Task to complete
Show all lines below holding the string "right".

====== Data shown ======

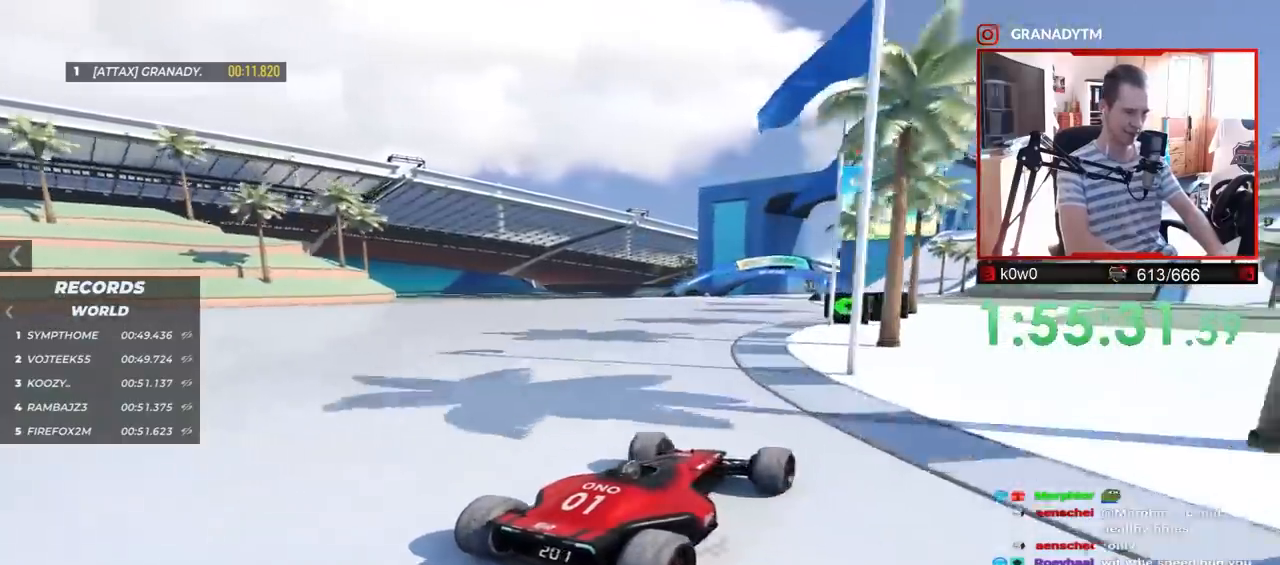
{"keys": ["up"], "events": [[250, "left", "down"], [333, "left", "up"]]}
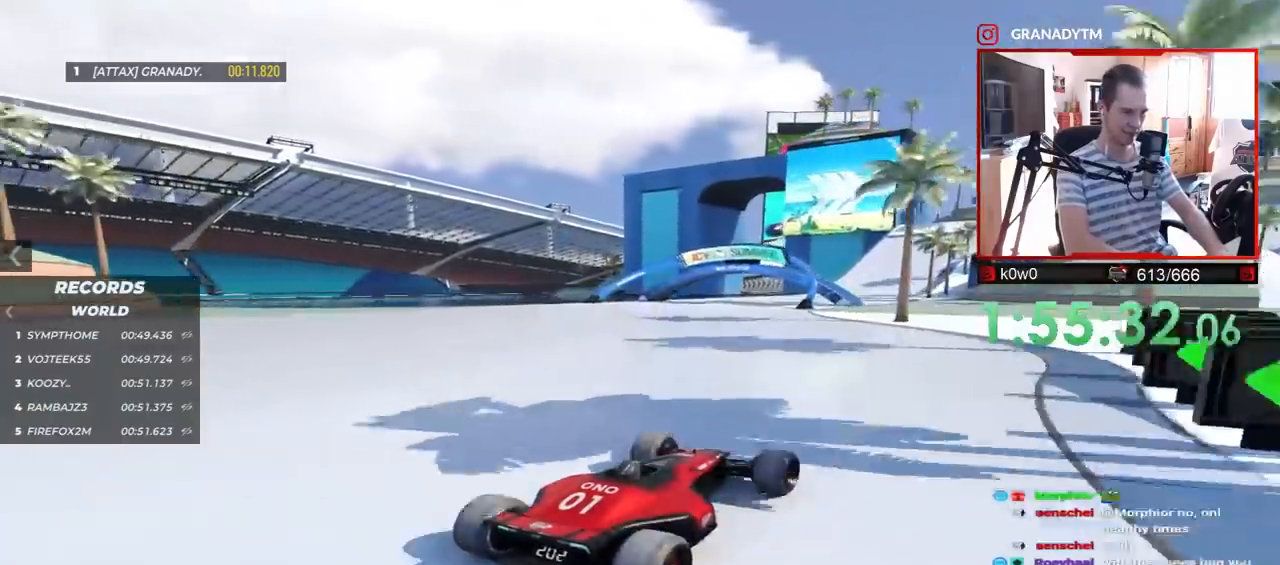
{"keys": ["right", "up"], "events": [[450, "right", "down"]]}
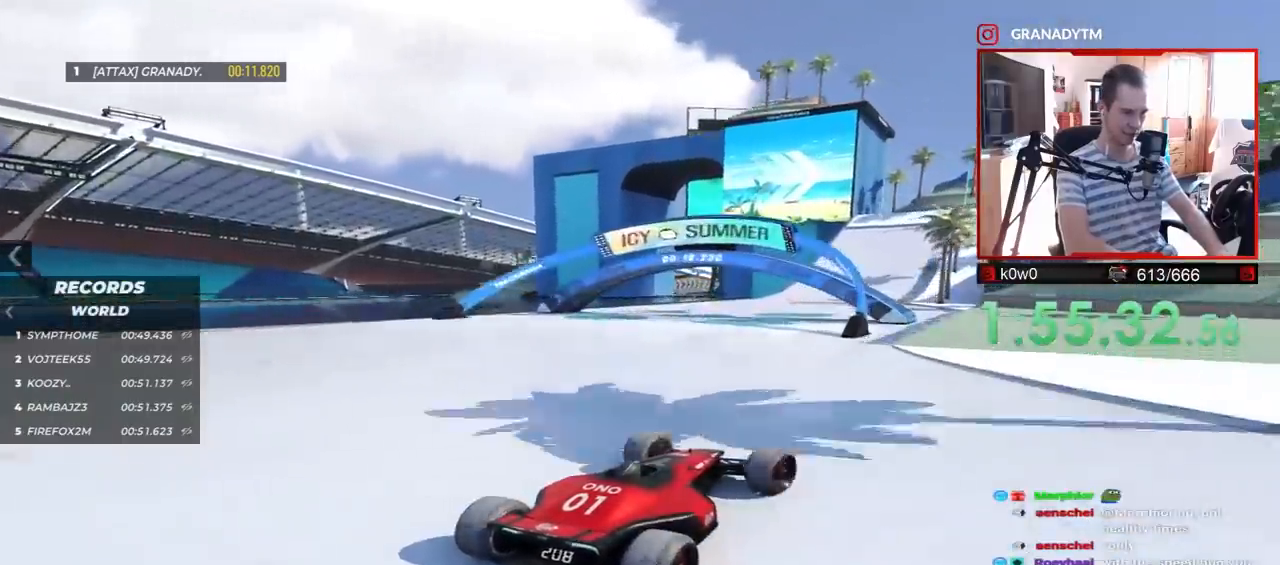
{"keys": ["right", "up"], "events": [[17, "right", "up"], [233, "right", "down"]]}
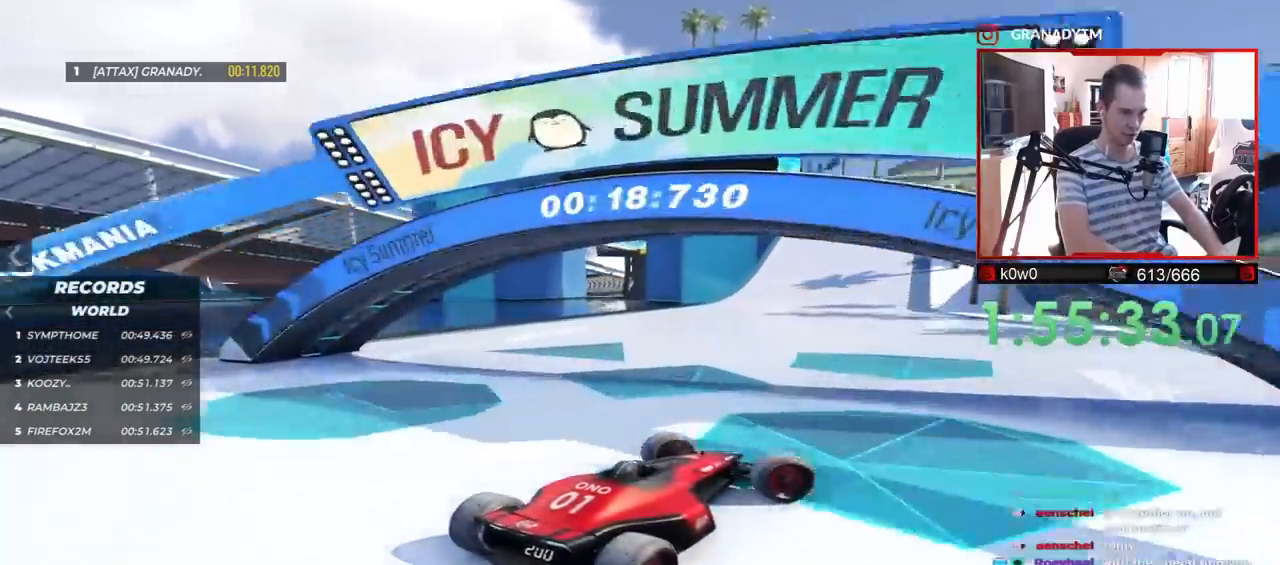
{"keys": ["up"], "events": [[150, "right", "up"], [167, "up", "up"], [483, "up", "down"]]}
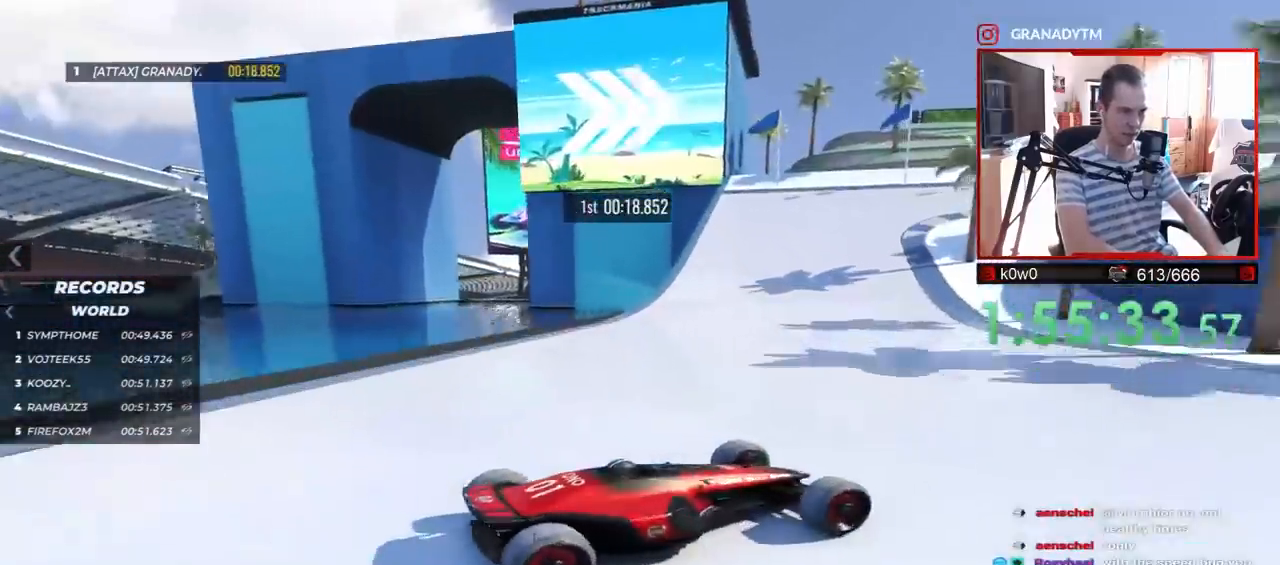
{"keys": ["down", "left", "up"], "events": [[167, "left", "down"], [267, "down", "down"], [283, "down", "up"], [500, "down", "down"]]}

======

Output
{"keys": ["right", "up"], "events": [[450, "right", "down"]]}
{"keys": ["right", "up"], "events": [[17, "right", "up"], [233, "right", "down"]]}
{"keys": ["up"], "events": [[150, "right", "up"], [167, "up", "up"], [483, "up", "down"]]}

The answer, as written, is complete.